Idea Blog

Meet Mr. Whiteboard Animation: Andrew Park

Claude Harrington 04.21.2016

Earlier this week, in The Origins of RSA Animate, which talked about how an innovative animated series launched by the Royal Society of Arts in 2009 spurred a revolution for whiteboard animation. The animator responsible for firing those opening shots is Andrew Park, the Director of a Kent-based animation studio called Cognitive. So today–to better understand the story behind this revolution of whiteboard animation–let’s take a closer look at the very talented whiteboard artist Mr. Park.

whiteboard animation1

In 2009, when the RSA was preparing to launch a new Animate series–one which aimed to entertainingly bring to life the words of their lecturers–they turned to Andrew Park, the director of Cognitive Media, a Kent-based animation company based that he founded in 2004. A company whose motto was “Inspiring Minds Change the World,” which feels rather fitting given how much Park’s whiteboard style would impact animated communication.

Impact, of course, is impossible to precisely quantify. So that’s not something we’ll try to do here. But we’d be remiss not to mention–as both proof of thesis and jaw-dropping wow value–that, in only two years, Park’s RSA Animate videos generated over 46 million views. That demand by viewers, coupled with the intrinsic benefits of the whiteboard approach, has led to an explosive growth for the technique. All of which begs the question: how the heck did Andrew Parker come up with this style?

With many how-did-that-become-popular origin stories, the kernel of inspiration tends to feel exactly like that: a kernel. Small, perhaps logical; but not that intriguing. In the case of Park’s whiteboard animation, however, the kernel is utterly fascinating. In a kernel-sized nutshell, Park credits the source of inspiration to his time working at Ernest & Young, where he and a team of other creatives were hired to help “crack business problems.” There, he’d find himself in a room–listening to high-level business conversations–and scribing them in real-time.

As for the process itself, that’s another interesting story. Particularly the amount of research that Park puts into the topics that he animates. For example: before animating an RSA lecture, he’ll listen to the audio somewhere between 50 and 100 times.

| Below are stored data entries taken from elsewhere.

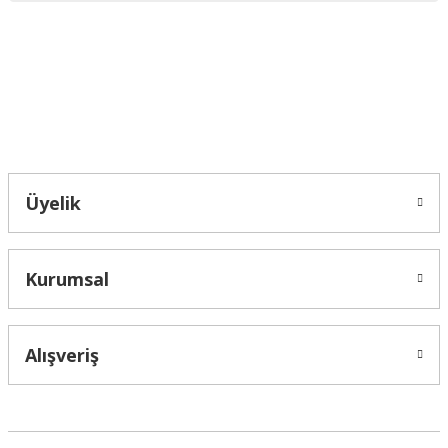
Ürün fiyatı diğer sitelerden daha pahalı.
Bu ürüne benzer farklı alternatifler olmalı.
Bahçelievler mah 2088 Sk. NO 31 B Melikgazi/Kayseri "epartsford.com bir
Toprakçı Otomotiv kuruluşudur."
Gönder
Üyelik
Kurumsal
Alışveriş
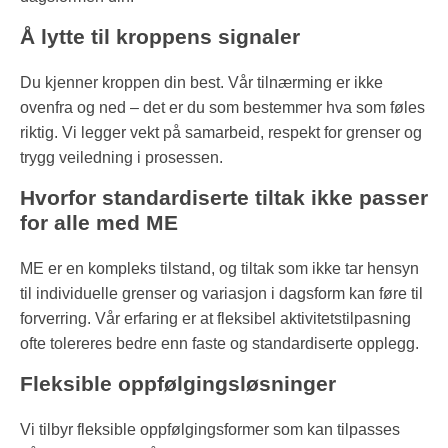
Å lytte til kroppens signaler
Du kjenner kroppen din best. Vår tilnærming er ikke
ovenfra og ned – det er du som bestemmer hva som føles
riktig. Vi legger vekt på samarbeid, respekt for grenser og
trygg veiledning i prosessen.
Hvorfor standardiserte tiltak ikke passer
for alle med ME
ME er en kompleks tilstand, og tiltak som ikke tar hensyn
til individuelle grenser og variasjon i dagsform kan føre til
forverring. Vår erfaring er at fleksibel aktivitetstilpasning
ofte tolereres bedre enn faste og standardiserte opplegg.
Fleksible oppfølgingsløsninger
Vi tilbyr fleksible oppfølgingsformer som kan tilpasses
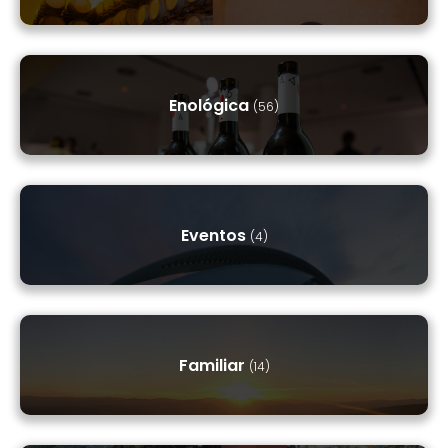
Enológica
(56)
Eventos
(4)
Familiar
(14)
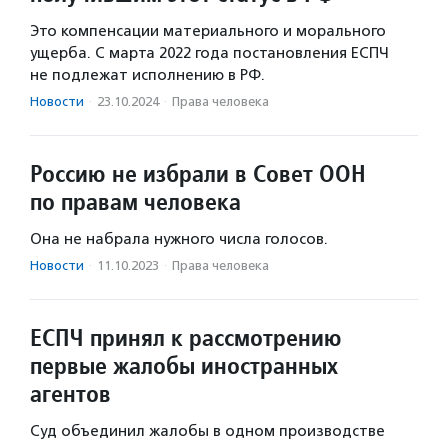
Это компенсации материального и морального
ущерба. С марта 2022 года постановления ЕСПЧ
не подлежат исполнению в РФ.
Новости
·
23.10.2024
·
Права человека
Россию не избрали в Совет ООН
по правам человека
Она не набрала нужного числа голосов.
Новости
·
11.10.2023
·
Права человека
ЕСПЧ принял к рассмотрению
первые жалобы иностранных
агентов
Суд объединил жалобы в одном производстве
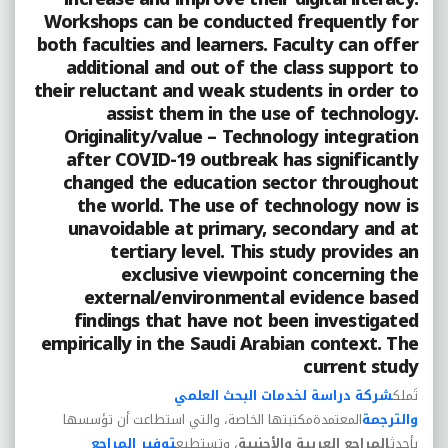
Workshops can be conducted frequently for
both faculties and learners. Faculty can offer
additional and out of the class support to
their reluctant and weak students in order to
assist them in the use of technology.
Originality/value – Technology integration
after COVID-19 outbreak has significantly
changed the education sector throughout
the world. The use of technology now is
unavoidable at primary, secondary and at
tertiary level. This study provides an
exclusive viewpoint concerning the
external/environmental evidence based
findings that have not been investigated
empirically in the Saudi Arabian context. The
current study
تَملك
شركة دراسة لخدمات البحث العلمي
والترجمة
المعتمدةمكتبتها الخاصة، والتي استطاعت أن تؤسسها
بأحدث
المراجع العربية والأجنبية
، وتستطيع
توفير المراجع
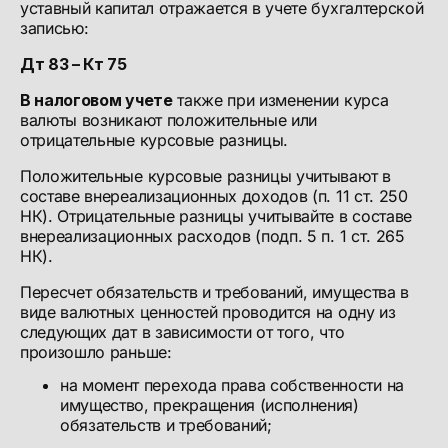
уставный капитал отражается в учете бухгалтерской
записью:
Дт 83 – Кт 75
В налоговом учете
также при изменении курса
валюты возникают положительные или
отрицательные курсовые разницы.
Положительные курсовые разницы учитывают в
составе внереализационных доходов (п. 11 ст. 250
НК). Отрицательные разницы учитывайте в составе
внереализационных расходов (подп. 5 п. 1 ст. 265
НК).
Пересчет обязательств и требований, имущества в
виде валютных ценностей проводится на одну из
следующих дат в зависимости от того, что
произошло раньше:
на момент перехода права собственности на
имущество, прекращения (исполнения)
обязательств и требований;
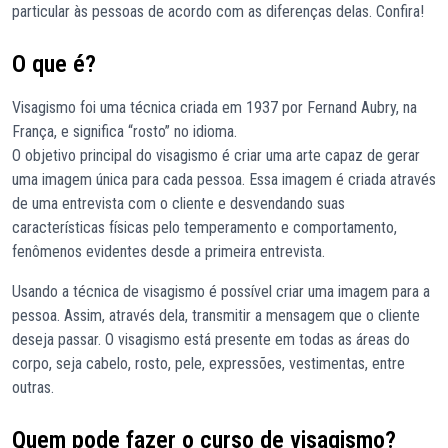
particular às pessoas de acordo com as diferenças delas. Confira!
O que é?
Visagismo foi uma técnica criada em 1937 por Fernand Aubry, na
França, e significa “rosto” no idioma.
O objetivo principal do visagismo é criar uma arte capaz de gerar
uma imagem única para cada pessoa. Essa imagem é criada através
de uma entrevista com o cliente e desvendando suas
características físicas pelo temperamento e comportamento,
fenômenos evidentes desde a primeira entrevista.
Usando a técnica de visagismo é possível criar uma imagem para a
pessoa. Assim, através dela, transmitir a mensagem que o cliente
deseja passar. O visagismo está presente em todas as áreas do
corpo, seja cabelo, rosto, pele, expressões, vestimentas, entre
outras.
Quem pode fazer o curso de visagismo?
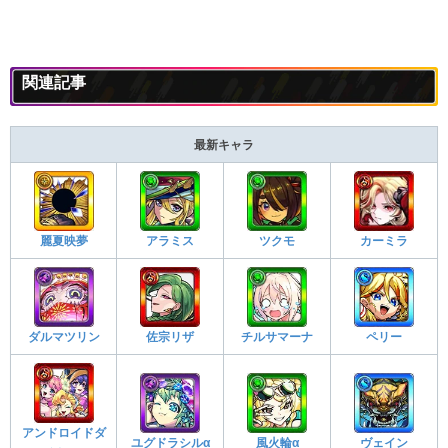
関連記事
最新キャラ
麗夏映夢
アラミス
ツクモ
カーミラ
ダルマツリン
佐宗リザ
チルサマーナ
ペリー
アンドロイドダ
ユグドラシルα
風火輪α
ヴェイン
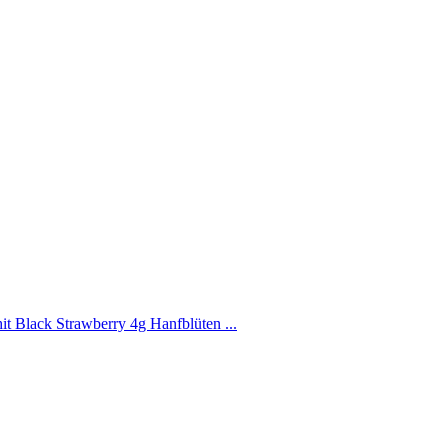
it Black Strawberry 4g Hanfblüten ...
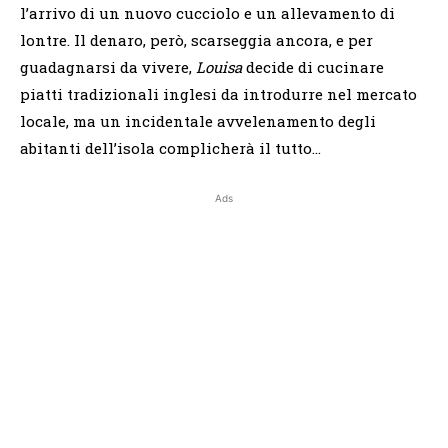
l’arrivo di un nuovo cucciolo e un allevamento di
lontre. Il denaro, però, scarseggia ancora, e per
guadagnarsi da vivere,
Louisa
decide di cucinare
piatti tradizionali inglesi da introdurre nel mercato
locale, ma un incidentale avvelenamento degli
abitanti dell’isola complicherà il tutto…
Ads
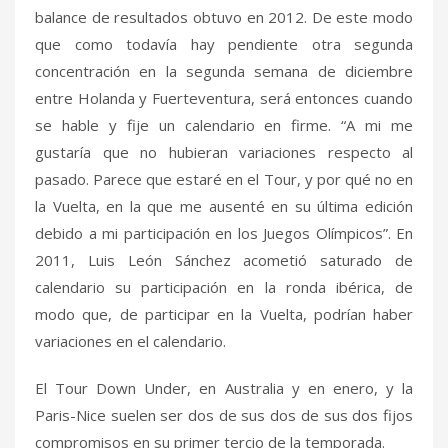
balance de resultados obtuvo en 2012. De este modo
que como todavía hay pendiente otra segunda
concentración en la segunda semana de diciembre
entre Holanda y Fuerteventura, será entonces cuando
se hable y fije un calendario en firme. “A mi me
gustaría que no hubieran variaciones respecto al
pasado. Parece que estaré en el Tour, y por qué no en
la Vuelta, en la que me ausenté en su última edición
debido a mi participación en los Juegos Olímpicos”. En
2011, Luis León Sánchez acometió saturado de
calendario su participación en la ronda ibérica, de
modo que, de participar en la Vuelta, podrían haber
variaciones en el calendario.
El Tour Down Under, en Australia y en enero, y la
Paris-Nice suelen ser dos de sus dos de sus dos fijos
compromisos en su primer tercio de la temporada.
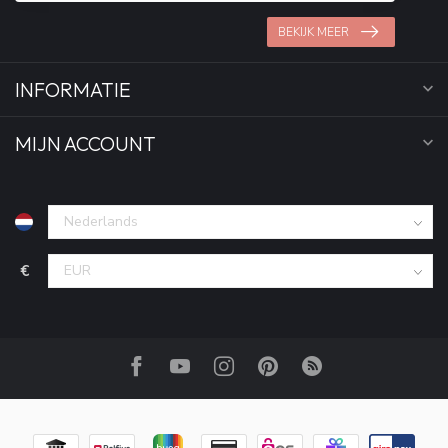
BEKIJK MEER
INFORMATIE
MIJN ACCOUNT
€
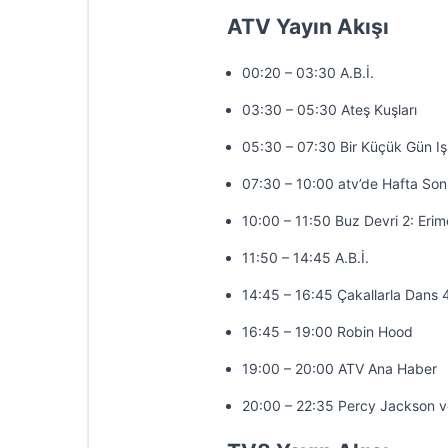
ATV Yayın Akışı
00:20 – 03:30 A.B.İ.
03:30 – 05:30 Ateş Kuşları
05:30 – 07:30 Bir Küçük Gün Iş
07:30 – 10:00 atv’de Hafta So
10:00 – 11:50 Buz Devri 2: Erim
11:50 – 14:45 A.B.İ.
14:45 – 16:45 Çakallarla Dans 
16:45 – 19:00 Robin Hood
19:00 – 20:00 ATV Ana Haber
20:00 – 22:35 Percy Jackson 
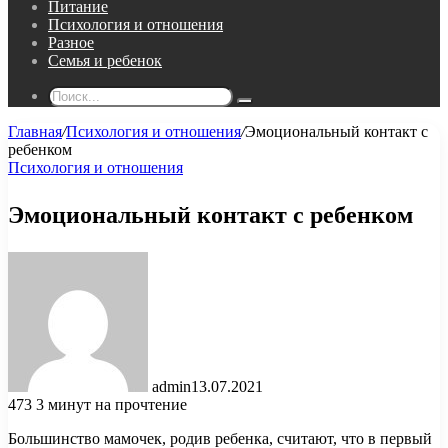
Питание
Психология и отношения
Разное
Семья и ребенок
Поиск...
Главная
/
Психология и отношения
/
Эмоциональный контакт с
ребенком
Психология и отношения
Эмоциональный контакт с ребенком
admin
13.07.2021
473
3 минут на прочтение
Большинство мамочек, родив ребенка, считают, что в первый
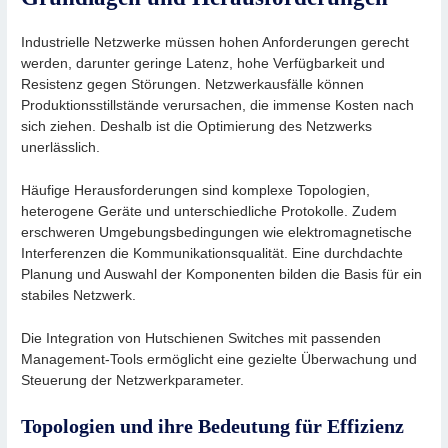
Industrielle Netzwerke müssen hohen Anforderungen gerecht
werden, darunter geringe Latenz, hohe Verfügbarkeit und
Resistenz gegen Störungen. Netzwerkausfälle können
Produktionsstillstände verursachen, die immense Kosten nach
sich ziehen. Deshalb ist die Optimierung des Netzwerks
unerlässlich.
Häufige Herausforderungen sind komplexe Topologien,
heterogene Geräte und unterschiedliche Protokolle. Zudem
erschweren Umgebungsbedingungen wie elektromagnetische
Interferenzen die Kommunikationsqualität. Eine durchdachte
Planung und Auswahl der Komponenten bilden die Basis für ein
stabiles Netzwerk.
Die Integration von Hutschienen Switches mit passenden
Management-Tools ermöglicht eine gezielte Überwachung und
Steuerung der Netzwerkparameter.
Topologien und ihre Bedeutung für Effizienz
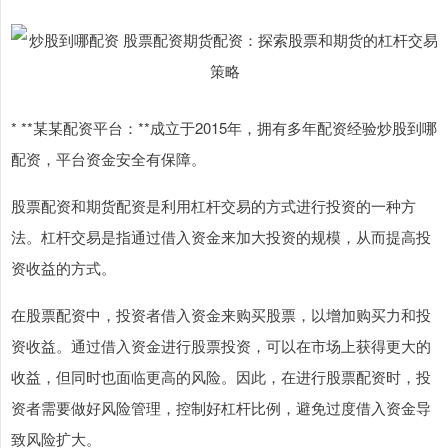
* **某某配资平台：**成立于2015年，拥有多年配资经验炒股到哪
配资，平台资金安全有保障。
股票配资和期货配资是利用杠杆交易的方式进行投资的一种方
法。杠杆交易是指通过借入资金来加大投资的规模，从而提高投
资收益的方式。
在股票配资中，投资者借入资金来购买股票，以增加购买力和投
资收益。通过借入资金进行股票投资，可以在市场上获得更大的
收益，但同时也面临更高的风险。因此，在进行股票配资时，投
资者需要做好风险管理，控制好杠杆比例，避免过度借入资金导
致风险扩大。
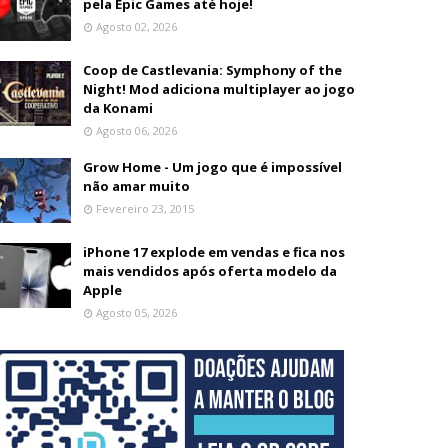
pela Epic Games até hoje!
Agosto 02, 2026
Coop de Castlevania: Symphony of the
Night! Mod adiciona multiplayer ao jogo
da Konami
Agosto 06, 2026
Grow Home - Um jogo que é impossível
não amar muito
Fevereiro 23, 2015
iPhone 17 explode em vendas e fica nos
mais vendidos após oferta modelo da
Apple
Agosto 05, 2026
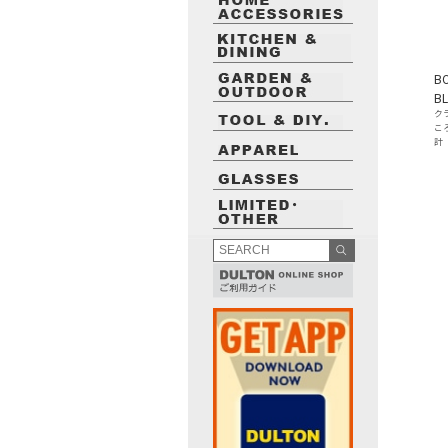
B
B
ク
こ
計
最近閲覧したお勧めの商品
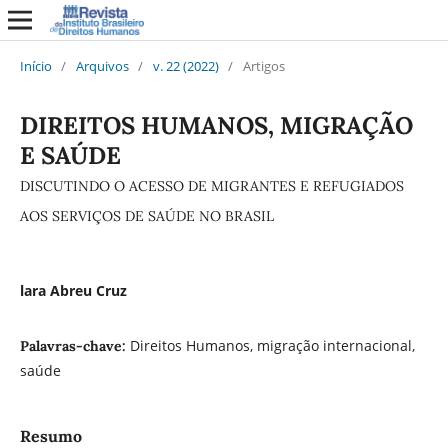
Início
/
Arquivos
/
v. 22 (2022)
/
Artigos
DIREITOS HUMANOS, MIGRAÇÃO
E SAÚDE
DISCUTINDO O ACESSO DE MIGRANTES E REFUGIADOS
AOS SERVIÇOS DE SAÚDE NO BRASIL
lara Abreu Cruz
Direitos Humanos, migração internacional,
Palavras-chave:
saúde
Resumo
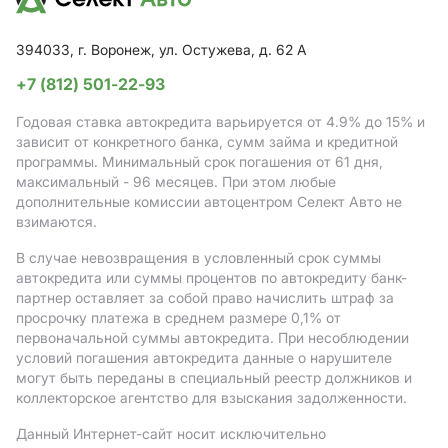
394033, г. Воронеж, ул. Остужева, д. 62 А
+7 (812) 501-22-93
Годовая ставка автокредита варьируется от 4.9%
до 15%
и
зависит от конкретного банка, сумм займа и кредитной
программы. Минимальный срок погашения от 61 дня,
максимальный - 96 месяцев. При этом любые
дополнительные комиссии автоцентром Селект Авто не
взимаются.
В случае невозвращения в условленный срок суммы
автокредита или суммы процентов по автокредиту банк-
партнер оставляет за собой право начислить штраф за
просрочку платежа в среднем размере 0,1% от
первоначальной суммы автокредита. При несоблюдении
условий погашения автокредита данные о нарушителе
могут быть переданы в специальный реестр должников и
коллекторское агентство для взыскания задолженности.
Данный Интернет-сайт носит исключительно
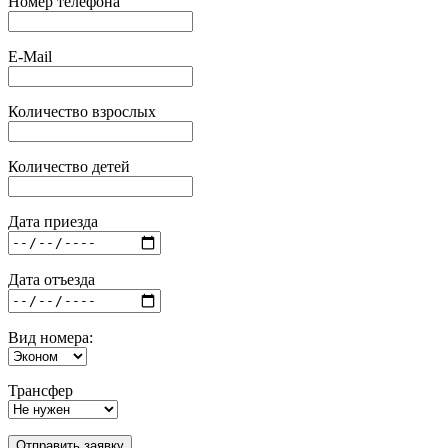
Номер телефона
E-Mail
Количество взрослых
Количество детей
Дата приезда
Дата отъезда
Вид номера:
Трансфер
Отправить заявку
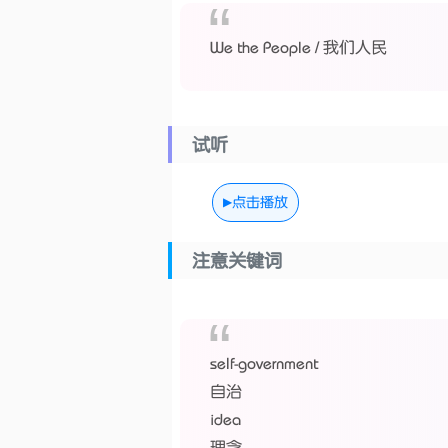
We the People / 我们人民
试听
点击播放
注意关键词
self-government
自治
idea
理念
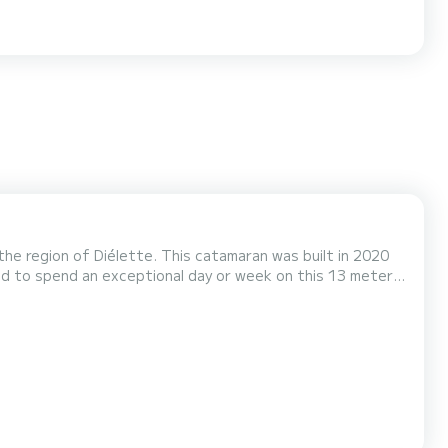
e region of Diélette. This catamaran was built in 2020
ers. U kunt uw reserveringsaanvraag naar ons sturen op SamBoat!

That’s just one of the interesting behind-the-scenes tidbits that Park shares in this panel about the “RSA Animate Revolution.”

The entire video is interesting and powerful; it’s certainly worth watching all the way through. To demonstrate why, we’ve plucked a favorite quote from each of the three speakers:

Matthew Taylor (RSA’s Chief Executive): “Sometimes animation can feel like it’s a decorative thing…but we don’t see it as decorative at all. It’s absolutely essential to our charitable mission of making ideas accessible and exciting.”

Richard Wiseman (Psychologist): “I think the new way of academics is far more about engagement…people are starting to really care about that act of communication.”

Andrew Park (Animator): “I don’t tend to draw anything until I’ve listened to it [an audio recording of the speech] at least 50 times. And then I research, I do a lot of research, into the content.”

But perhaps the most intriguing (and important) topic discussed in this video, is the educational potential behind Andrew Park’s whiteboard explainer videos. Around the 1:55 mark, psychologist Richard Wiseman discusses an online experiment which aims to test how much knowledge was transferred when comparing a live-action speech versus that same speech (audio-only) paired with the whiteboard animation of Mr. Park. About a thousand people took part in this experiment and the animated version of this speech resulted in a “huge increase” or obtained/retained information.

Between this psychological experiment, the 46 million YouTube views and the many accolades and attributes of whiteboard animation that we write about every week, it’s clear that this style Andrew Park has left an imprint on the world. But what’s especially nice to learn–and feels like a fitting note to end on–is that the influence of this RSA partnership is a two way street. “Thankfully,” Park says in the video above. “Thankfully, what the collaboration with the RSA has helped me to do, is reconnect with being an artist again.”